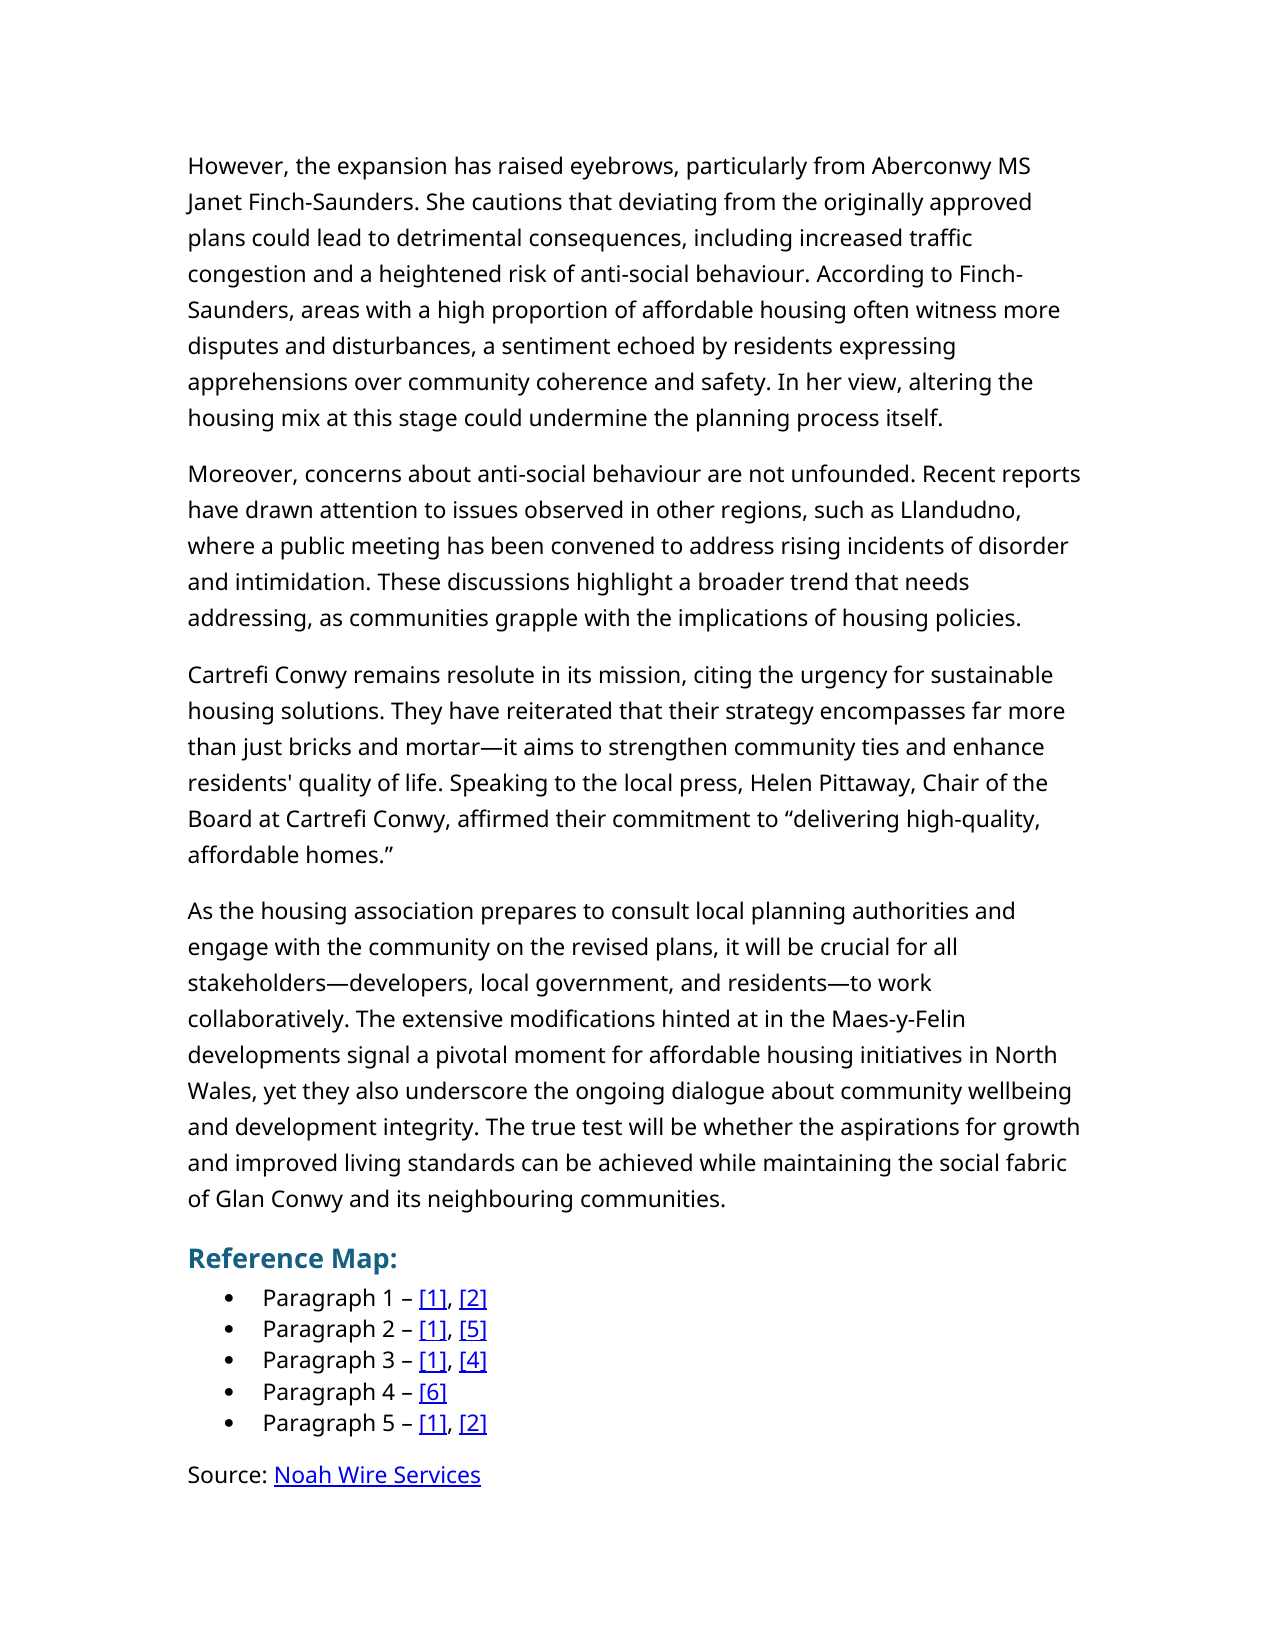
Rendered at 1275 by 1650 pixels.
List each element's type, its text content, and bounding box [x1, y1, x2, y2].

list Paragraph 5 – [1], [2] [225, 1407, 1087, 1438]
text Cartrefi Conwy remains resolute in its mission, citing the urgency for sustainable housing solutions. They have reiterated that their strategy encompasses far more than just bricks and mortar—it aims to strengthen community ties and enhance residents' quality of life. Speaking to the local press, Helen Pittaway, Chair of the Board at Cartrefi Conwy, affirmed their commitment to “delivering high-quality, affordable homes.” [187, 659, 1087, 870]
list Paragraph 2 – [1], [5] [225, 1313, 1087, 1344]
text Source: Noah Wire Services [187, 1459, 1087, 1490]
list Paragraph 1 – [1], [2] [225, 1282, 1087, 1313]
list Paragraph 3 – [1], [4] [225, 1344, 1087, 1376]
text As the housing association prepares to consult local planning authorities and engage with the community on the revised plans, it will be crucial for all stakeholders—developers, local government, and residents—to work collaboratively. The extensive modifications hinted at in the Maes-y-Felin developments signal a pivotal moment for affordable housing initiatives in North Wales, yet they also underscore the ongoing dialogue about community wellbeing and development integrity. The true test will be whether the aspirations for growth and improved living standards can be achieved while maintaining the social fabric of Glan Conwy and its neighbouring communities. [187, 895, 1087, 1214]
text However, the expansion has raised eyebrows, particularly from Aberconwy MS Janet Finch-Saunders. She cautions that deviating from the originally approved plans could lead to detrimental consequences, including increased traffic congestion and a heightened risk of anti-social behaviour. According to Finch-Saunders, areas with a high proportion of affordable housing often witness more disputes and disturbances, a sentiment echoed by residents expressing apprehensions over community coherence and safety. In her view, altering the housing mix at this stage could undermine the planning process itself. [187, 150, 1087, 433]
list Paragraph 4 – [6] [225, 1376, 1087, 1407]
text Moreover, concerns about anti-social behaviour are not unfounded. Recent reports have drawn attention to issues observed in other regions, such as Llandudno, where a public meeting has been convened to address rising incidents of disorder and intimidation. These discussions highlight a broader trend that needs addressing, as communities grapple with the implications of housing policies. [187, 458, 1087, 633]
subtitle Reference Map: [187, 1239, 1087, 1276]
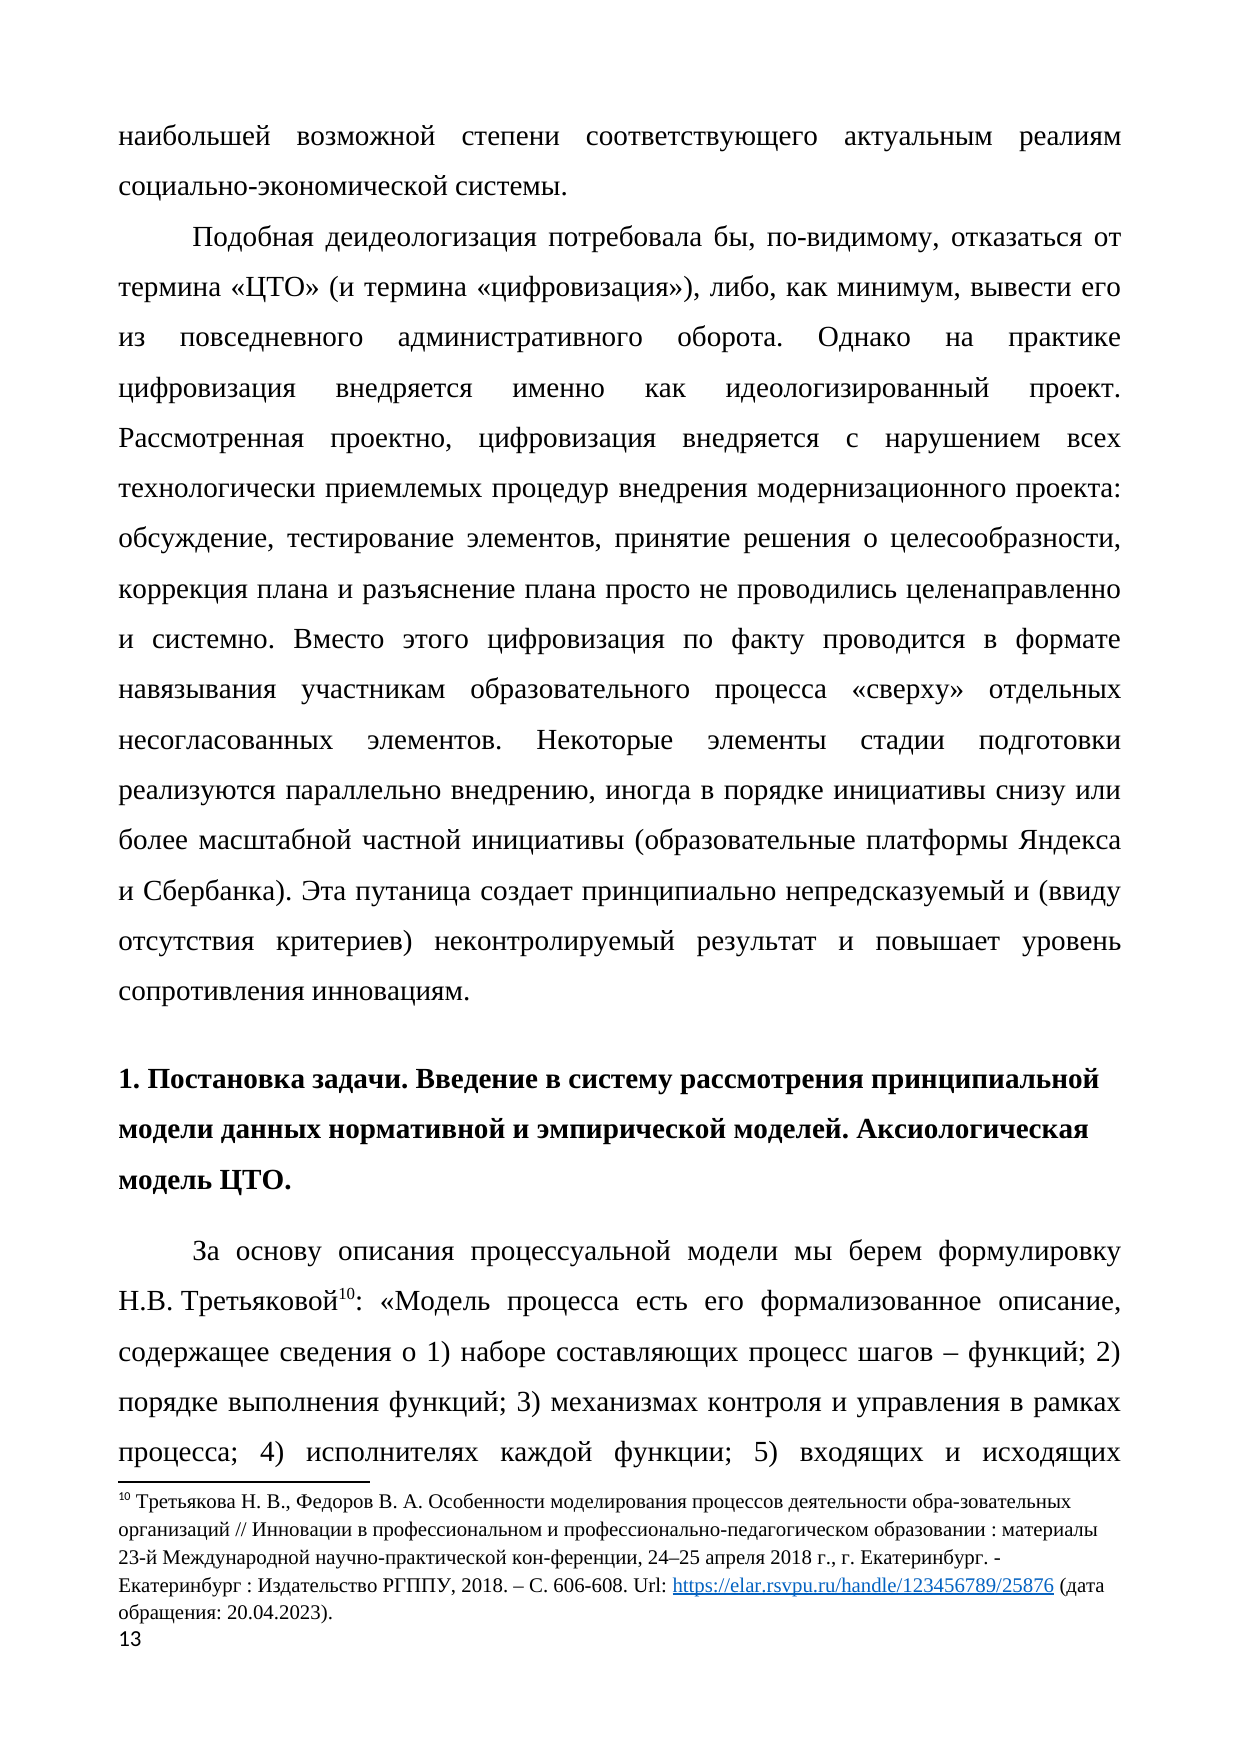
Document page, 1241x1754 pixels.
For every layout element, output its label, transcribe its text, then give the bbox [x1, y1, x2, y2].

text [118, 118, 1122, 202]
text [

## Task objective
Show every line in the listing above that carries the word "pixels".

## Written solution
Rendered at 1275 by 1650 pixels.
Document page, 1241x1754 pixels.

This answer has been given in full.